How the Budget Sequester Directly Impacts the FHA

by 03 Mar 2013

As the political showdown over the United States budget deficit continues with the early days of the sequestration, government agencies are beginning to asses the impact of the sudden spending cuts. The Department of Housing and Urban Development (HUD) is one of such entities, and the overall impact from the sequester could negatively affect the Federal Housing Administration (FHA) and contract the housing market recovery by about two percent.

According to a recent news article in Blommberg, HUD is prepared to lay off FHA loan origination and foreclosure counseling staff as a way to deal with the sequester. Although the FHA is already financially constrained due to the massive amount of risk it carries in its mortgage portfolio and its inadequate reserves, it stands ready to issue more guarantees. The problem is that the pace of its approvals could slow down considerably with less staff. With the strict mortgage lending and underwriting conditions in place these days, many first-time home buyers rely on the FHA as a lender of last resort.

FHA Could See Lower Loan Production

The smooth operation and financial stability of the FHA these days has become dependent on a certain loan volume. FHA guarantees are not cheap, and although mortgage originators fret at the higher fees, they are able to stay competitive by offering solutions to applicants who do not meet today's stringent lending requirements. According to FHA Commissioner Carol Galante, the agency is extremely reliant on a steady flow of income from those fees. 

Federal Reserve Bank Chairman Ben Bernanke commented on the overall effect of the sequester as negative for overall income and employment, but this does not mean that the housing market recovery will come to a grinding halt.

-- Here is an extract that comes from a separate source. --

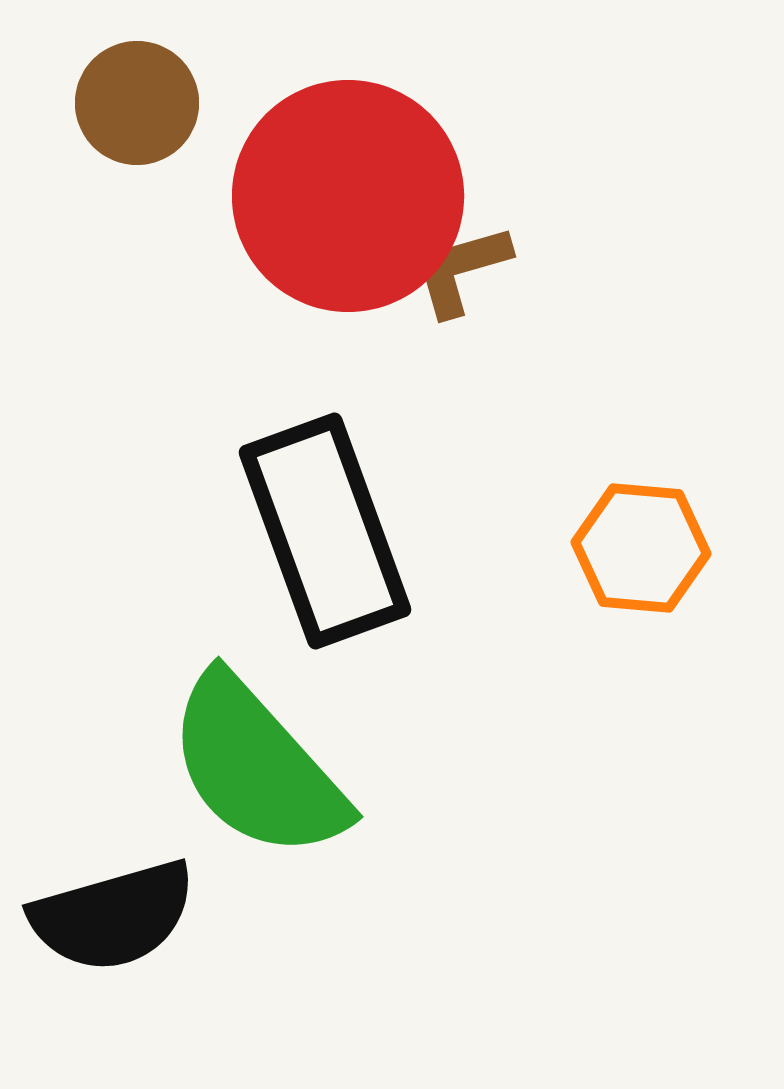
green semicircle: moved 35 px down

In fact, should sequestration last beyond March 27, the White House and Congress can come up with ways to keep the recovery afloat at the same time spending cuts continue. One of such measures would be to allow defense cuts to take place first, thereby allowing agencies like the FHA to continue operating without the burden of a reduced budget. 

Certain decisions about the future of the FHA, such as a proposal to raise the down payment requirement on home purchases to to five percent from 3.5 percent, are likely to be influenced by the rolling spending cuts of the sequester. Still, FHA's commitment to mortgage guarantees and the Federal Reserve Bank's ongoing purchase of mortgage-backed securities are expected to continue through the period of sequestration, thereby providing hope in the housing recovery.